* _Your instructions_:
Would you please reproduce all the entries word for word, minus the pictures?

* _Records shown_:
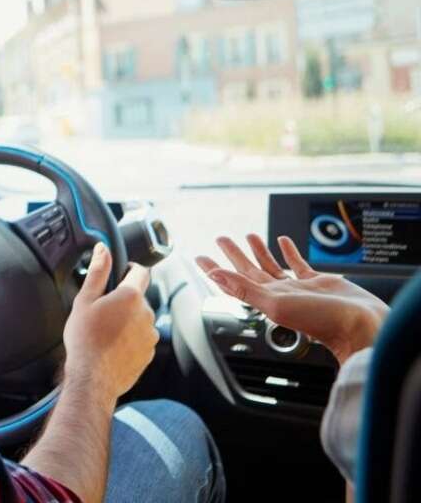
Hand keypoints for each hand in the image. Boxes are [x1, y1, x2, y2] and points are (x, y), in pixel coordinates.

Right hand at [62, 243, 157, 401]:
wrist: (93, 379)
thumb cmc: (85, 340)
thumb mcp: (84, 301)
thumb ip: (97, 272)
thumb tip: (103, 249)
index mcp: (131, 296)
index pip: (141, 271)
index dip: (130, 268)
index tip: (120, 273)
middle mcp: (146, 313)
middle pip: (138, 297)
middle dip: (124, 300)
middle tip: (102, 310)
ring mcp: (150, 335)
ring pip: (140, 319)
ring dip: (128, 320)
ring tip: (105, 331)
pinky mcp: (149, 352)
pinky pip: (141, 338)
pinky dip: (130, 338)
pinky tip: (112, 345)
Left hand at [196, 234, 387, 363]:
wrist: (359, 324)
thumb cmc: (320, 321)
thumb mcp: (274, 303)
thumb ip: (244, 289)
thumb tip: (216, 276)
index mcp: (265, 299)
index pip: (233, 281)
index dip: (215, 269)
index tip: (200, 258)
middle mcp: (279, 293)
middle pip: (249, 270)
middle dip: (234, 254)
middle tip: (221, 238)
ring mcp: (297, 287)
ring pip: (272, 265)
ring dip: (259, 250)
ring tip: (248, 235)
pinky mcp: (318, 281)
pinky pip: (298, 264)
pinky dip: (289, 251)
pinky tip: (283, 241)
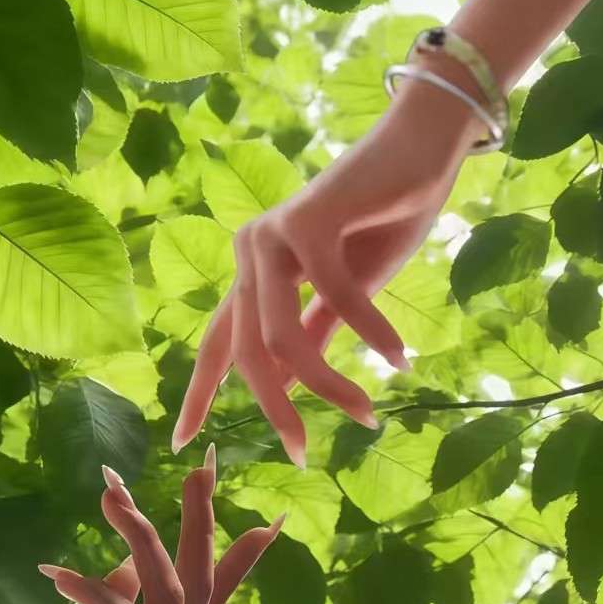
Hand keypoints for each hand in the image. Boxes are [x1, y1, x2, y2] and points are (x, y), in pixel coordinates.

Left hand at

* _Expected output_:
Hand keypoints for each hand in the image. Boxes are [x1, y1, x2, y2] and points are (x, y), in pixel coordinates.

Right hand at [62, 243, 157, 401]:
wrist: (93, 379)
thumb cmc: (85, 340)
thumb mcp: (84, 301)
thumb ip: (97, 272)
thumb tip: (103, 249)
index mcp: (131, 296)
index pip: (141, 271)
index dip: (130, 268)
index tip: (120, 273)
middle mcp: (146, 313)
middle pip: (138, 297)
middle dip: (124, 300)
middle tip: (102, 310)
ring mcp: (150, 335)
ring pip: (140, 319)
ring dip: (128, 320)
ring tip: (105, 331)
pinky mcp: (149, 352)
pinky pip: (141, 338)
pinky dip: (130, 338)
pinky tip: (112, 345)
Left hand at [196, 234, 387, 363]:
wrist: (359, 324)
thumb cmc: (320, 321)
thumb mcp: (274, 303)
thumb ip: (244, 289)
thumb tip: (216, 276)
index mcp: (265, 299)
index pip: (233, 281)
index dip: (215, 269)
index tip: (200, 258)
middle mcp: (279, 293)
middle pip: (249, 270)
middle dip: (234, 254)
middle tip: (221, 238)
ring mcp: (297, 287)
ring pip: (272, 265)
ring dip: (259, 250)
ring tip: (248, 235)
pinky mcp: (318, 281)
pinky pip: (298, 264)
pinky dip: (289, 251)
pinky tip: (283, 241)
Hand keypoints for each hand in the image. Boxes are [x1, y1, x2, y2] and points are (x, y), in pixel coordinates.

Left hand at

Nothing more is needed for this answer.